Mayor of Chatham Borough, New Jersey
- In office January 2012 – December 2019
- Preceded by: Nelson Vaughan
- Succeeded by: Thaddeus Kobylarz

Personal details
- Party: Republican
- Domestic partner: Marc Boisclair
- Profession: Lawyer

= Bruce Harris (politician) =

American lawyer and politician

Bruce A. Harris is an American lawyer and politician from New Jersey. A Republican, he previously served as Mayor of Chatham Borough, New Jersey from January 2012 to December 2019. Prior to that, he served on the Chatham Borough Council from 2004 to 2012. Since leaving office, Harris was appointed to the New Jersey State Planning Commission, which he has been a member of since February 2020.

==Biography==
Harris attended Amherst College, graduating magna cum laude. He earned an MBA from the Boston University Graduate School of Management and a JD from Yale Law School.

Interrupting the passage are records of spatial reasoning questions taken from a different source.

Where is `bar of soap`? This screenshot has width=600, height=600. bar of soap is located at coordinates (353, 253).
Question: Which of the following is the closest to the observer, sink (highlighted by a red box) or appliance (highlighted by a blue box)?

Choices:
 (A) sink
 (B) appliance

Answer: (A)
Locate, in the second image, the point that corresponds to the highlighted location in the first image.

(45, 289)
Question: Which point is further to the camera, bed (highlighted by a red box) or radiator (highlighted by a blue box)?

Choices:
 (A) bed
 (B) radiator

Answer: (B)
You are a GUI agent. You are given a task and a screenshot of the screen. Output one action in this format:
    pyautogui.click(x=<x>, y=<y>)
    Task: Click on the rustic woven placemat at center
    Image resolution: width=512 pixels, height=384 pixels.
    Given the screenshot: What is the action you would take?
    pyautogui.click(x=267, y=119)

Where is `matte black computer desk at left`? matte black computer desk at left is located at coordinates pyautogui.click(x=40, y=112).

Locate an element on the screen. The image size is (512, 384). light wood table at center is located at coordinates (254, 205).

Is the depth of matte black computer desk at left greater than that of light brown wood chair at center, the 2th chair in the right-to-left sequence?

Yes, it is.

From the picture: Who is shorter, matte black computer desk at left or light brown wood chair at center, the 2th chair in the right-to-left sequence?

After eight years on the Chatham Borough Council, Harris ran for mayor of Chatham Borough in November 2011, defeating Democratic incumbent Nelson Vaughan. A Republican, Harris took office as mayor in January 2012.

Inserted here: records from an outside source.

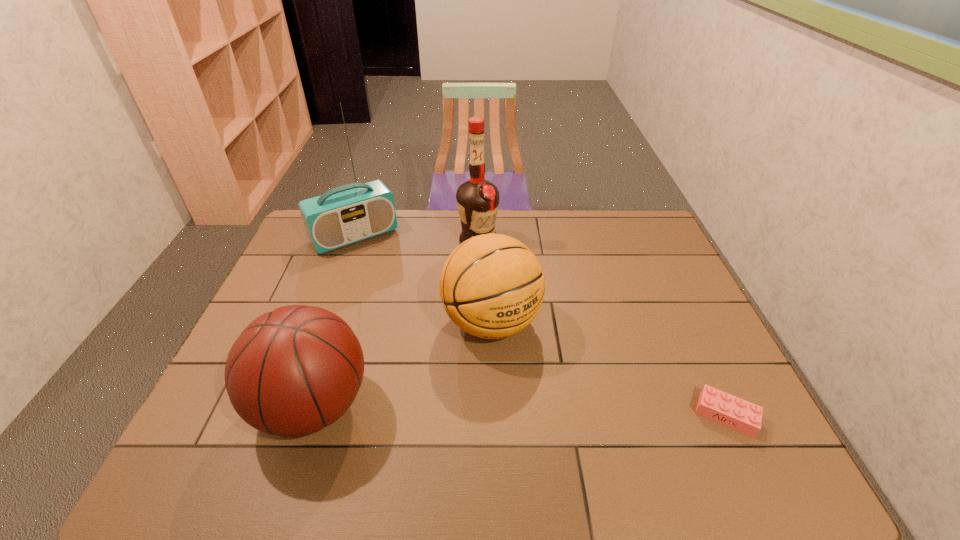
The height and width of the screenshot is (540, 960). Find the location of `vacant position located 0.330m on the front and back of the liquor`. vacant position located 0.330m on the front and back of the liquor is located at coordinates (522, 321).

The image size is (960, 540). What are the coordinates of `vacant space located on the front panel of the radio receiver` in the screenshot? It's located at (401, 294).

Locate an element on the screen. The height and width of the screenshot is (540, 960). vacant area located 0.120m on the front panel of the radio receiver is located at coordinates (385, 273).

Identify the location of blank space located 0.250m on the front panel of the radio receiver. (402, 296).

The image size is (960, 540). In order to click on blank area located 0.110m on the surface of the right basketball near the brand logo in this screenshot , I will do `click(542, 387)`.

Image resolution: width=960 pixels, height=540 pixels. What are the coordinates of `free location located on the surface of the right basketball near the brand logo` in the screenshot? It's located at (547, 393).

In order to click on vacant region located 0.130m on the surface of the right basketball near the brand logo in this screenshot , I will do `click(547, 393)`.

The width and height of the screenshot is (960, 540). Identify the location of liquor located in the far edge section of the desktop. (477, 200).

This screenshot has width=960, height=540. I want to click on radio receiver situated at the far edge, so click(x=350, y=213).

Identify the location of basketball located at the near edge. (293, 371).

On January 23, 2012, Governor Chris Christie nominated Harris to an open seat on the New Jersey Supreme Court. His nomination was rejected on May 31, 2012, by the Senate Judiciary Committee in a 7–6 vote that was largely along party lines. His lack of courtroom experience was cited by the opposition. Harris is openly gay. If his nomination had been confirmed, he would have been the first openly gay New Jersey Supreme Court justice.

Harris served as general counsel of the New Jersey Turnpike Authority from 2012 to 2018.

In April 2019, Harris announced that he would not seek re-election as mayor of Chatham Borough. He was replaced by Democrat Thaddeus "Thad" Kobylarz, who had been on the borough council before running for mayor. In February 2020, Democratic Governor Phil Murphy appointed the Republican Harris to the New Jersey State Planning Commission.